* _WHAT YOU NEED TO DO_
Count the lines in the items below that contain the string "della", matching case exactly. Reply with the number only.
┌─ DATA SUPPLIED
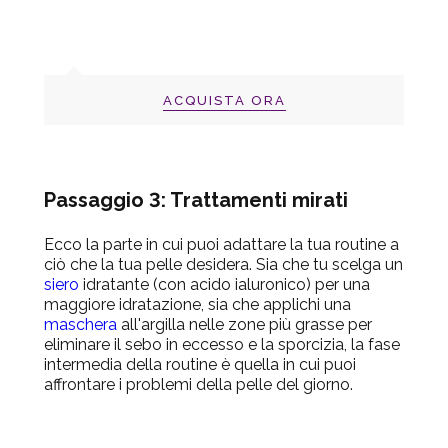
ACQUISTA ORA
Passaggio
3: Trattamenti mirati
Ecco la parte in cui puoi adattare la tua routine a
ciò che la tua pelle desidera. Sia che tu scelga un
siero
idratante (con acido ialuronico) per una
maggiore idratazione, sia che applichi una
maschera
all'argilla nelle zone più grasse per
eliminare il sebo in eccesso e la sporcizia, la fase
intermedia della routine è quella in cui puoi
affrontare i problemi della pelle del giorno.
└─
* _ANSWER FOR THE TASK_
2